§ RECORDS TO USE:
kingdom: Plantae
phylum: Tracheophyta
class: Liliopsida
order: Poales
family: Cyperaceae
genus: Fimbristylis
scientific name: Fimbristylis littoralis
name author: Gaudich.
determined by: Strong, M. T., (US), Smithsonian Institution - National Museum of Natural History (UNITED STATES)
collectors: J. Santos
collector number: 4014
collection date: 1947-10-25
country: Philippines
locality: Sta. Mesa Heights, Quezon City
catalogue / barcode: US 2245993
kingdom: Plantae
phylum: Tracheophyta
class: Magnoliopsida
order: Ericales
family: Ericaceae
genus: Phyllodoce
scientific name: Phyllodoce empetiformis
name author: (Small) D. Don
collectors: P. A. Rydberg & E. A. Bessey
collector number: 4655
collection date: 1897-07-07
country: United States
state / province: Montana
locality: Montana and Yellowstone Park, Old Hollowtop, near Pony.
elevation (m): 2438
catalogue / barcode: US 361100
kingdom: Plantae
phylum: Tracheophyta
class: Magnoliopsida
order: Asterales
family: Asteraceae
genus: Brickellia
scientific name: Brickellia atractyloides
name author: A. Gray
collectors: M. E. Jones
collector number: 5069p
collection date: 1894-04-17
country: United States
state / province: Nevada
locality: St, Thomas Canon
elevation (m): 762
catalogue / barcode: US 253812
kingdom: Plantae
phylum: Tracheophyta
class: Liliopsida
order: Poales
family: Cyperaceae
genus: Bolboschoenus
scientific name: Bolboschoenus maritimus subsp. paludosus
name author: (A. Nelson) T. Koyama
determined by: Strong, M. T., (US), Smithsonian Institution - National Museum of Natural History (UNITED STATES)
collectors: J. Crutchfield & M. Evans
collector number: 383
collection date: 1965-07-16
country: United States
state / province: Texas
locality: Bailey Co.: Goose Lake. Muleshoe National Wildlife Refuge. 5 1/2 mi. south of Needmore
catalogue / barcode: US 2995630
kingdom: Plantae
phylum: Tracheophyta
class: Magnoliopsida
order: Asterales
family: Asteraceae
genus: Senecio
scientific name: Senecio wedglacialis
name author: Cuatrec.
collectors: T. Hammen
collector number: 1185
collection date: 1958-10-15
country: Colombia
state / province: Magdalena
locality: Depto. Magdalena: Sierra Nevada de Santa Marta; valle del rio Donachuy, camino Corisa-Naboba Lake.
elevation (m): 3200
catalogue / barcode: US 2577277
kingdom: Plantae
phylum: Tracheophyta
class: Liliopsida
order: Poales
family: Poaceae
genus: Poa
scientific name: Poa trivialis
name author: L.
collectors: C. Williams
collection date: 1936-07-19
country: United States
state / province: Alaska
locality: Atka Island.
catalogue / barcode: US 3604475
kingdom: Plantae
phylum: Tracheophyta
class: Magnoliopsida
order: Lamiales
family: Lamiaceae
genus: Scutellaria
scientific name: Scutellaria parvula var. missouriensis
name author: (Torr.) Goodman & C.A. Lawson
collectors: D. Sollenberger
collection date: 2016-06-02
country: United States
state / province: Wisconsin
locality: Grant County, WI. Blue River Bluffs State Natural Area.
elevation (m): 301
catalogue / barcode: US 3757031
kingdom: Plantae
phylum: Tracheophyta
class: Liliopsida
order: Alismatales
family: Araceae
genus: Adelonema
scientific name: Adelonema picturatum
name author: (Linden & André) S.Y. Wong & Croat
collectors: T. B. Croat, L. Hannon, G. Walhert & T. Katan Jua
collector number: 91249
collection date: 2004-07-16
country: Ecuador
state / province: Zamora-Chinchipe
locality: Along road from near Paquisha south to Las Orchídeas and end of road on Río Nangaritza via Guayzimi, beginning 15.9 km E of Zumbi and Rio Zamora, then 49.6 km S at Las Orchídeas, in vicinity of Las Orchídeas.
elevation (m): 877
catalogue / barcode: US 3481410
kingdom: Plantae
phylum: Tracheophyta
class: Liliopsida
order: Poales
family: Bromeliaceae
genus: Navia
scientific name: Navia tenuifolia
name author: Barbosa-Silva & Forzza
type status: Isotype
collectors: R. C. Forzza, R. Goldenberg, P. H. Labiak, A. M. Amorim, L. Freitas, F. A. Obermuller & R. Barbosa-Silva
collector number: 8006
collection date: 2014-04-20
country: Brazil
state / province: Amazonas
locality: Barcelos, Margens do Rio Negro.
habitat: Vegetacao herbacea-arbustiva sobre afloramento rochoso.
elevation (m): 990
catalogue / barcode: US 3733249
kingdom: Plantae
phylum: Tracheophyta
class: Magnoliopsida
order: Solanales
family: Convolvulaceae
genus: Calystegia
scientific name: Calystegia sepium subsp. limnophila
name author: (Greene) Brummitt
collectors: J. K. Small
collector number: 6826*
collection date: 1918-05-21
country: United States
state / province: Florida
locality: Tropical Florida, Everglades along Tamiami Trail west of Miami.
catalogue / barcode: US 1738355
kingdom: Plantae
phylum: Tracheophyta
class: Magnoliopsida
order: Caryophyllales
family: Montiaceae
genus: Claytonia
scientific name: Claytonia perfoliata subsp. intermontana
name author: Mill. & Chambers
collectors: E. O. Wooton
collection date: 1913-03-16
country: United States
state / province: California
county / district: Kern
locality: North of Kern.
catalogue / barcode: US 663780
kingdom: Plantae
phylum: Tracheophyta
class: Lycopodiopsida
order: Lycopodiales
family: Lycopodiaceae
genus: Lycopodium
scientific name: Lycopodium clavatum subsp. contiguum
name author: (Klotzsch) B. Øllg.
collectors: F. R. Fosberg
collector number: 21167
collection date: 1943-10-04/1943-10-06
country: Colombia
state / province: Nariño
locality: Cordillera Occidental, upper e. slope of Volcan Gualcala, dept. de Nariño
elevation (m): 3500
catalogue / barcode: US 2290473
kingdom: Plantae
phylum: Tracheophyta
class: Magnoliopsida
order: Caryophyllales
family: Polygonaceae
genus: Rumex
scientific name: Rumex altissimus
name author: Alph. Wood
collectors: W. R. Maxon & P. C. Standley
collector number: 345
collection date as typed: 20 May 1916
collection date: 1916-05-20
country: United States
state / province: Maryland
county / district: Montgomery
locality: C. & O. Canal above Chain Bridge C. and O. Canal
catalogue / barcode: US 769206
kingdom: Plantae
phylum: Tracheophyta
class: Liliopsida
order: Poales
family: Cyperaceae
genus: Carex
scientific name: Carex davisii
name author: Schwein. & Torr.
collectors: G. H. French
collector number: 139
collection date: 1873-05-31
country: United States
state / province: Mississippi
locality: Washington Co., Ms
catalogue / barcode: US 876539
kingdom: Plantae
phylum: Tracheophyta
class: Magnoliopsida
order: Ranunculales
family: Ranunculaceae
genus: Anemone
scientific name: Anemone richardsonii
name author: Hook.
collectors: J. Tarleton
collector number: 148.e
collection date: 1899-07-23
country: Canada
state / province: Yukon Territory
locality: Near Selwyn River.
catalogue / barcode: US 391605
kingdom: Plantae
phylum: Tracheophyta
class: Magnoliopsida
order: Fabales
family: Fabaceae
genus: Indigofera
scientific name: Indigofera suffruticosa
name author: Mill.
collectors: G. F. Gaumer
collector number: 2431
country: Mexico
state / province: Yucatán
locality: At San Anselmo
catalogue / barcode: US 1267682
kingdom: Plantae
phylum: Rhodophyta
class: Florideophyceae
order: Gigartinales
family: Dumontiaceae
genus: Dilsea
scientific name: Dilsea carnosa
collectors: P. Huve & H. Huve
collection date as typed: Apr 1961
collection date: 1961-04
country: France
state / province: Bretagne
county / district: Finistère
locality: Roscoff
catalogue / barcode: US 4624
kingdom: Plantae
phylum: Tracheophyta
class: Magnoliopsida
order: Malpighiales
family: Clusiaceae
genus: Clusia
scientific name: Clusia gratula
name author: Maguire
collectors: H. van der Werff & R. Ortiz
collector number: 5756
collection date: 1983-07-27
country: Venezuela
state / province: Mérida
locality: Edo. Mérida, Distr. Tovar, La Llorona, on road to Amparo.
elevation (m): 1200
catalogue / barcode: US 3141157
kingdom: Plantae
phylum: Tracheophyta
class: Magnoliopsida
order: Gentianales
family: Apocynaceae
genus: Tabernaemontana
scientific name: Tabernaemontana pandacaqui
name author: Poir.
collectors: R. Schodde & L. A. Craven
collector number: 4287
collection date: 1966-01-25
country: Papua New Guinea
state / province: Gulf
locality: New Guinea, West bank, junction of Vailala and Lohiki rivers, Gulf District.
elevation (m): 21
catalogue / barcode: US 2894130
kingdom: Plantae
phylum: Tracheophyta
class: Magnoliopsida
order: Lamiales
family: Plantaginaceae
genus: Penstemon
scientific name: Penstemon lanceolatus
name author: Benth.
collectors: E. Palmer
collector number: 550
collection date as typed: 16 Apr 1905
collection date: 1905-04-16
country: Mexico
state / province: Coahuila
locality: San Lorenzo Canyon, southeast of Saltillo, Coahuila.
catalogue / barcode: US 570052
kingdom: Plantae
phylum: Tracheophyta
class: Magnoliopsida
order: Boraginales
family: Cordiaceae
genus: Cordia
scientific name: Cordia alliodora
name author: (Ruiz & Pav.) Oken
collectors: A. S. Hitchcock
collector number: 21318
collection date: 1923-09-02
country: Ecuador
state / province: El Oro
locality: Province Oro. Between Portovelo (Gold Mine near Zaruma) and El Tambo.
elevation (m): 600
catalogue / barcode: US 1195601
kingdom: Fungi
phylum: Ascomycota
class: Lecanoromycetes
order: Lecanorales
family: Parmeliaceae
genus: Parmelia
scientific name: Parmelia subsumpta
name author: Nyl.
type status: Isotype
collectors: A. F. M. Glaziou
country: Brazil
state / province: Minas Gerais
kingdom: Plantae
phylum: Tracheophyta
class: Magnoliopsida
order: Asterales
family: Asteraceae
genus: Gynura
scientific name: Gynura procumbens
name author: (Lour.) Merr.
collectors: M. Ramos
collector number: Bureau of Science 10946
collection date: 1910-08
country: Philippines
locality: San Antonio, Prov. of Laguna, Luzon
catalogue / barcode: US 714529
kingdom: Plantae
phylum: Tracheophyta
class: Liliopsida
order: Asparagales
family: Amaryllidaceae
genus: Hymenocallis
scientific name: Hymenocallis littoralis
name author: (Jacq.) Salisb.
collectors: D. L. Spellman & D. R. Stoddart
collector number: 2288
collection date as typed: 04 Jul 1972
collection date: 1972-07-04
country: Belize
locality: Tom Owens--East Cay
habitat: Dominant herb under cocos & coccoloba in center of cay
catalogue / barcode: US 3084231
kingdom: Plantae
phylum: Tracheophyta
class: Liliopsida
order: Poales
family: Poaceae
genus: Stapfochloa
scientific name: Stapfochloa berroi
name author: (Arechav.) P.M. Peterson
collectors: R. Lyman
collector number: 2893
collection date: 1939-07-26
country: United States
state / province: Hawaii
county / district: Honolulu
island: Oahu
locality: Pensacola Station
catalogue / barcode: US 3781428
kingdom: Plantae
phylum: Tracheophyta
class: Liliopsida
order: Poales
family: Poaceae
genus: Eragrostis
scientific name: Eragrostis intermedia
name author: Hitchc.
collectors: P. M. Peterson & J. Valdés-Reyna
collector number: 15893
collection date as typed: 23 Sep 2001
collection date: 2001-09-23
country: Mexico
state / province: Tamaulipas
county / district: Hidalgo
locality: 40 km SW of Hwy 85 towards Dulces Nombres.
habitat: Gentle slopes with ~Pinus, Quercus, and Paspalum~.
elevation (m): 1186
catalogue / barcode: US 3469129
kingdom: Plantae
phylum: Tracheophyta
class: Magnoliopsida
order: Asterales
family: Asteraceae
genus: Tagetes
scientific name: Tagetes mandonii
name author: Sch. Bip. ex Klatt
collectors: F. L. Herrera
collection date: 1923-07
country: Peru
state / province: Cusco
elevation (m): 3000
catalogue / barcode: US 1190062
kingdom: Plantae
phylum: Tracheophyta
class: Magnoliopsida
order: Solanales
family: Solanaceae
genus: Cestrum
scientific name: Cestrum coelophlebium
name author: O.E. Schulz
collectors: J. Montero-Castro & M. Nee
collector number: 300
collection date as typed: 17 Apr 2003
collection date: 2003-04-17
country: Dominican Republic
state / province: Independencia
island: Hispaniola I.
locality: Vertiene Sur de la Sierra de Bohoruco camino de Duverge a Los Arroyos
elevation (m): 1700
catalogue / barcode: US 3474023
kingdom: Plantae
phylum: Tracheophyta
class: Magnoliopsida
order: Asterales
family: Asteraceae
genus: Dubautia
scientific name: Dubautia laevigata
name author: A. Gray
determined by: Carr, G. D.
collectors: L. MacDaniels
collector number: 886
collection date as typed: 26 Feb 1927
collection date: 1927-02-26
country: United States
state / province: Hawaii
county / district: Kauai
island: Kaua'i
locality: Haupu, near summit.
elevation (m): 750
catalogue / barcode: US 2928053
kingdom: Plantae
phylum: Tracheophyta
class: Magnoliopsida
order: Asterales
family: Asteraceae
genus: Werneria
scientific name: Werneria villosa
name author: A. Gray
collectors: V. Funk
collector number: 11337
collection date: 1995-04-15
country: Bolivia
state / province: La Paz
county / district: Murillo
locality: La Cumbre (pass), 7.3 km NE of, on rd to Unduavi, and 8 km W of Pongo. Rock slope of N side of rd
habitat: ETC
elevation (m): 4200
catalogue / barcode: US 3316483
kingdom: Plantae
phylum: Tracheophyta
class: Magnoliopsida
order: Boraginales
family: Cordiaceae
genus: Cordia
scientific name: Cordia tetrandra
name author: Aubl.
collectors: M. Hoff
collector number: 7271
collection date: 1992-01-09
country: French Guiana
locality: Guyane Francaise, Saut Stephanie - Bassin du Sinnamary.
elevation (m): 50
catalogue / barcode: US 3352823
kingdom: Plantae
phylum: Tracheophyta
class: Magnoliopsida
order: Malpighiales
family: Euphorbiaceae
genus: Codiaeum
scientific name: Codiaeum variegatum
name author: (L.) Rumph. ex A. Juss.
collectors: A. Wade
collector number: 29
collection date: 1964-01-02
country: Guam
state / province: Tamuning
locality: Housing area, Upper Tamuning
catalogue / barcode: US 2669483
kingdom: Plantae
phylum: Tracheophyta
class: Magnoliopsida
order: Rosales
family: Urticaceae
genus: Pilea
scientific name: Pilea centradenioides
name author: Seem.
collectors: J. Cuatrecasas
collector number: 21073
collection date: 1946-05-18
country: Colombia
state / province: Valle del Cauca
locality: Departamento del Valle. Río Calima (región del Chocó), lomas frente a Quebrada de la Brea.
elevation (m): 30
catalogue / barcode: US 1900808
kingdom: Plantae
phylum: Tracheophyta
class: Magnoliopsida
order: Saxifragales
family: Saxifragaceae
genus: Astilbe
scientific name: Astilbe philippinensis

§ WRITTEN INSTRUCTION: Return every line from the one containing "island: Hispaniola I." down to the one containing "collector number: 886", both included, reproducing each line without alteration.

§ SOLUTION:
island: Hispaniola I.
locality: Vertiene Sur de la Sierra de Bohoruco camino de Duverge a Los Arroyos
elevation (m): 1700
catalogue / barcode: US 3474023
kingdom: Plantae
phylum: Tracheophyta
class: Magnoliopsida
order: Asterales
family: Asteraceae
genus: Dubautia
scientific name: Dubautia laevigata
name author: A. Gray
determined by: Carr, G. D.
collectors: L. MacDaniels
collector number: 886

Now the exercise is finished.